An Accountant for the Business: To Whom Do I Owe the Duty in a Divorce?
By Alyson Sprafkin

            Accountants for a business in which significant community interest exists owe a duty to the business, and not to either party to the divorce action.  An accountant for a specific business presumably should always work to elicit the most advantageous tax and other financial results for that business.  Divorce does not change this duty.

            Although an accountant for a community business may have a close relationship with the managing spouse and may have no relationship at all with the non-managing spouse, the accountant should refrain from “siding” with the managing spouse.  The accountant should maintain a neutral image throughout the divorce process by furnishing any forensic accountant appointed to the case and/or either attorney (if either subpoenas the records of the business) with any requested business documents, to the extent they are not privileged or otherwise protected.

            An accountant who has a close personal and/or working relationship with the managing spouse may believe that directing his loyalty to that spouse will help that spouse in the divorce proceeding.  This assumption is wrong and can be fatal to the managing spouse’s position in the case.  If the non-managing spouse hires a remotely competent attorney, the attorney will question the accountant’s behavior, and if the behavior results in a significant decrease of the community interest in the business, then the court will penalize the managing spouse.

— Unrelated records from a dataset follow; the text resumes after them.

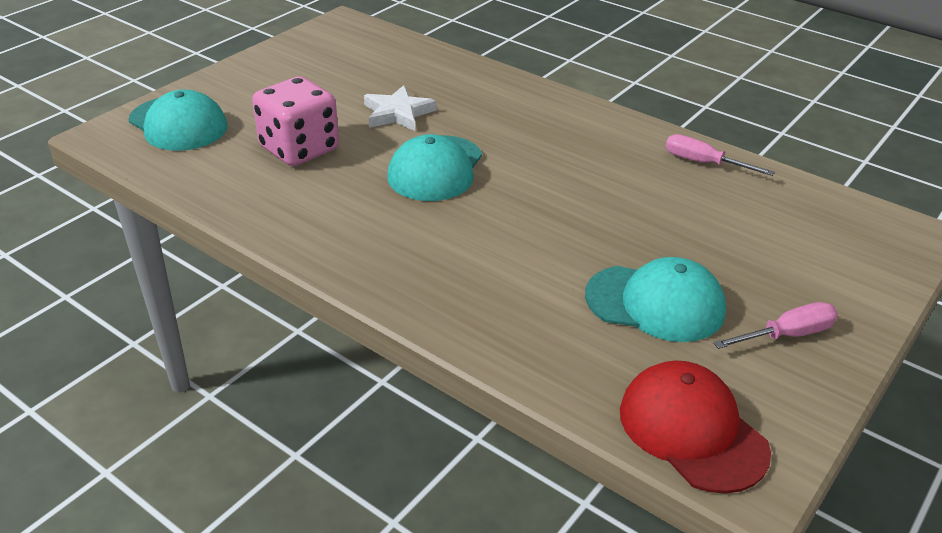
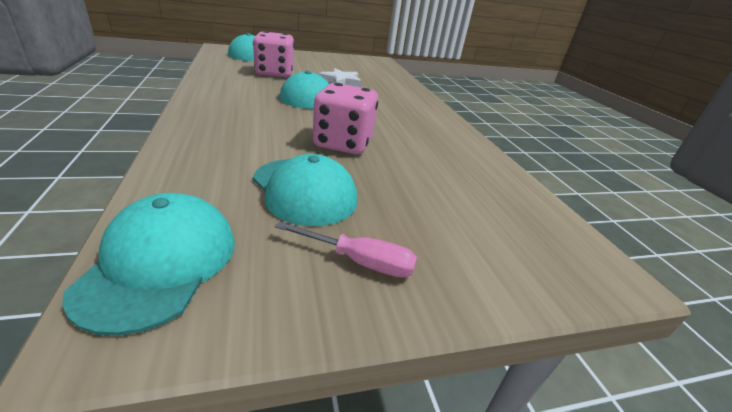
camera: 35 degrees right, 5 degrees down
(584, 224) = (343, 143): none -> pink dice
(692, 430) = (160, 263): red cap -> turquoise cap
(703, 163) = (476, 158): pink screwdriver -> none

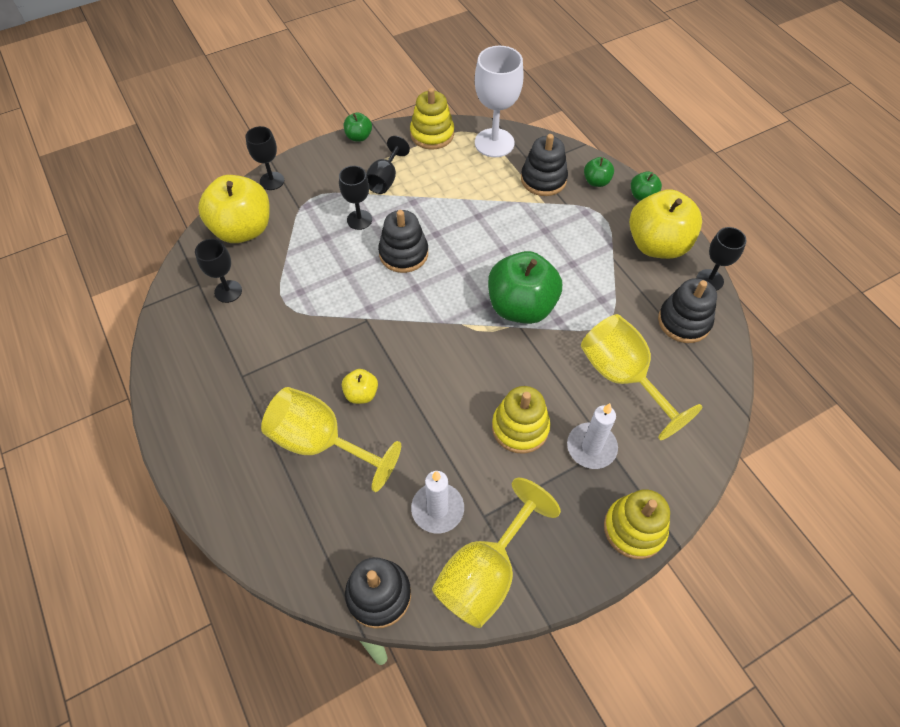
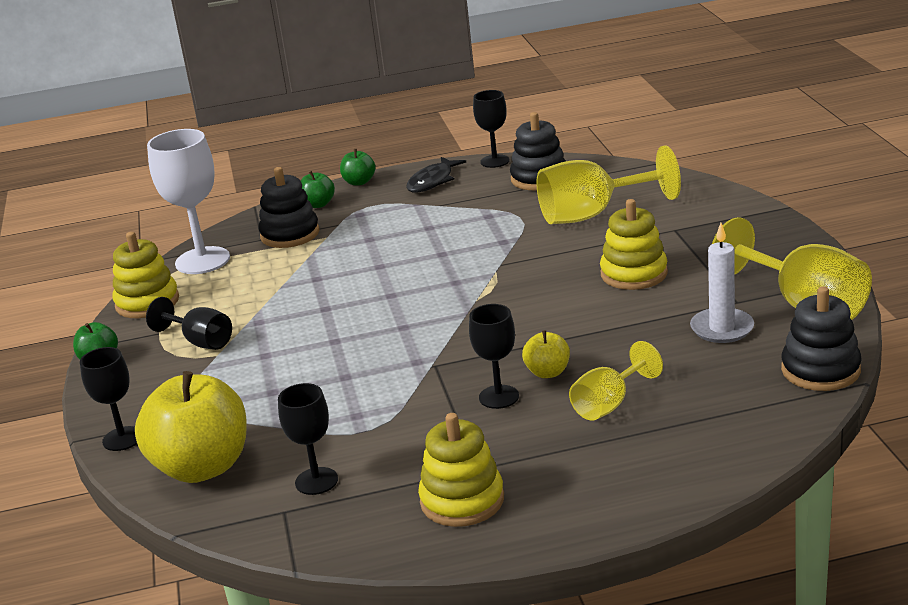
camera: 70 degrees left, 30 degrees down
(321, 443) = (609, 404): yellow goblet -> yellow goblet, size x0.59
(359, 220) = (259, 364): black goblet -> black goblet (499, 397)
(403, 253) = (342, 333): black stacking toy -> none
(521, 306) = (472, 261): green apple -> none
(591, 447) = (671, 238): white candle -> none
(634, 529) = (768, 225): yellow stacking toy -> yellow stacking toy (462, 500)
(657, 245) = (432, 181): yellow apple -> black fish

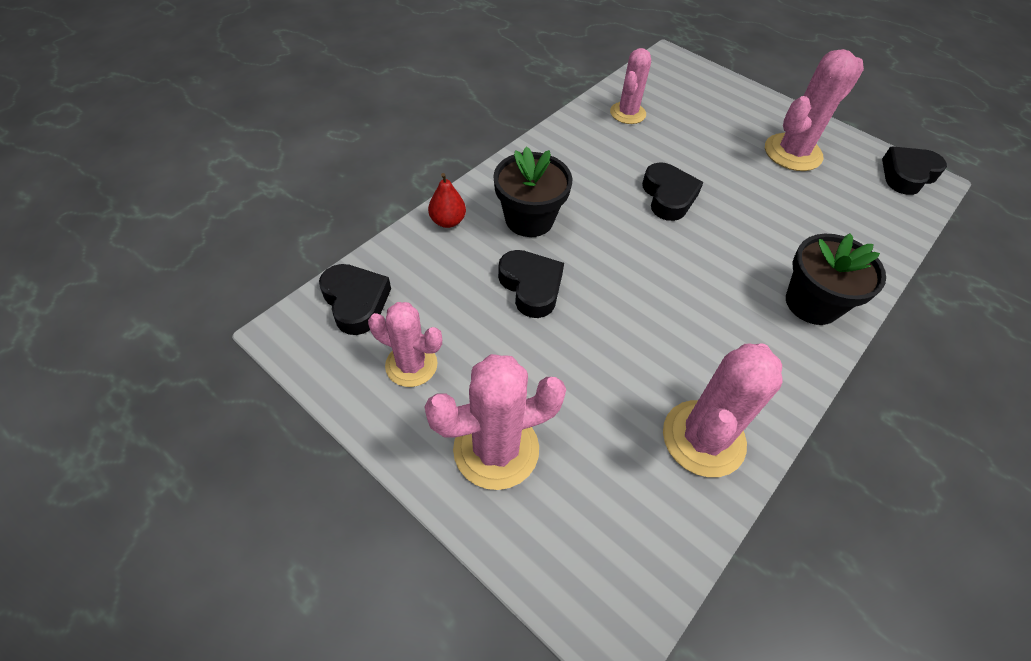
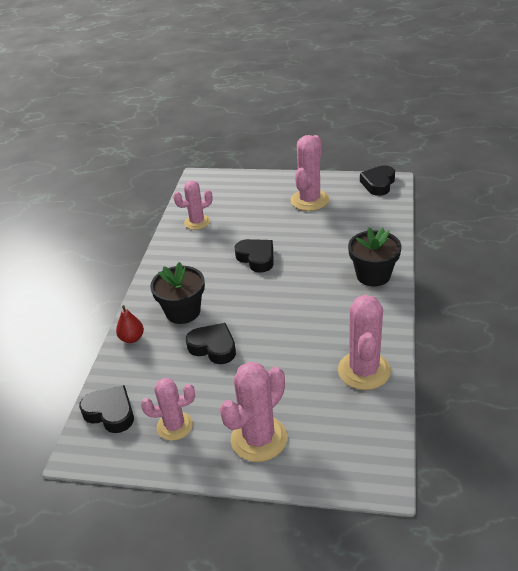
camera: 25 degrees left, 15 degrees down
(627, 113) = (197, 222): pink cactus -> pink cactus turned 75 degrees clockwise

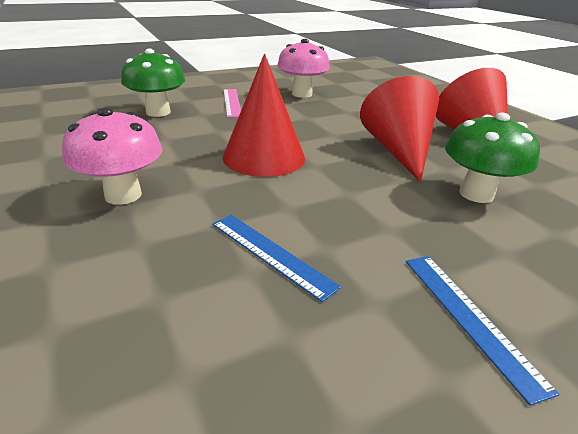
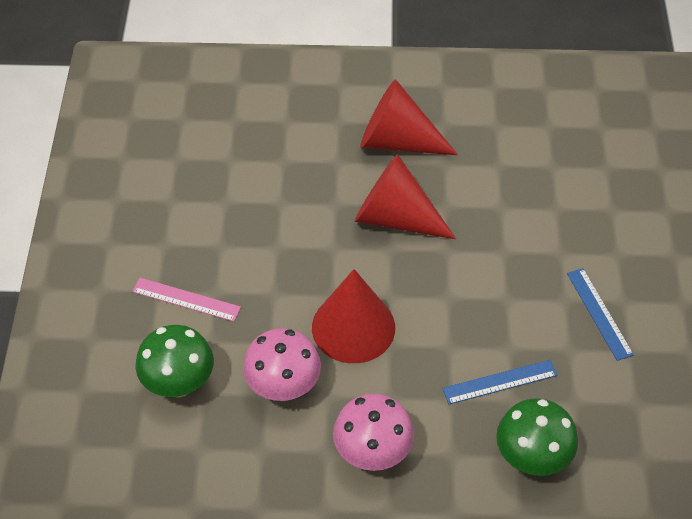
camera: 60 degrees left, 20 degrees up
(302, 94) = (197, 216): pink mushroom -> pink mushroom (283, 387)
(469, 317) = (599, 313): blue ruler -> blue ruler turned 60 degrees clockwise
(476, 194) = (491, 216): green mushroom -> green mushroom (531, 458)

            Finally, a business accountant should be cautious when assisting a forensic accountant hired by one side.  Just because the business accountant is providing the forensic accountant with information does not mean the two are working together.  Remain neutral in your dealings with the forensic accountant.  Never share opinions (as opposed to data) with the forensic accountant upon which the forensic accountant might rely in valuing the business.  For example, you may want to provide the forensic accountant with the business’s balance sheets, profit and loss statements and tax returns for a specific time period.  You should not share your analysis of any of these documents with the forensic accountant.  Let the forensic accountant draw her own independent conclusions.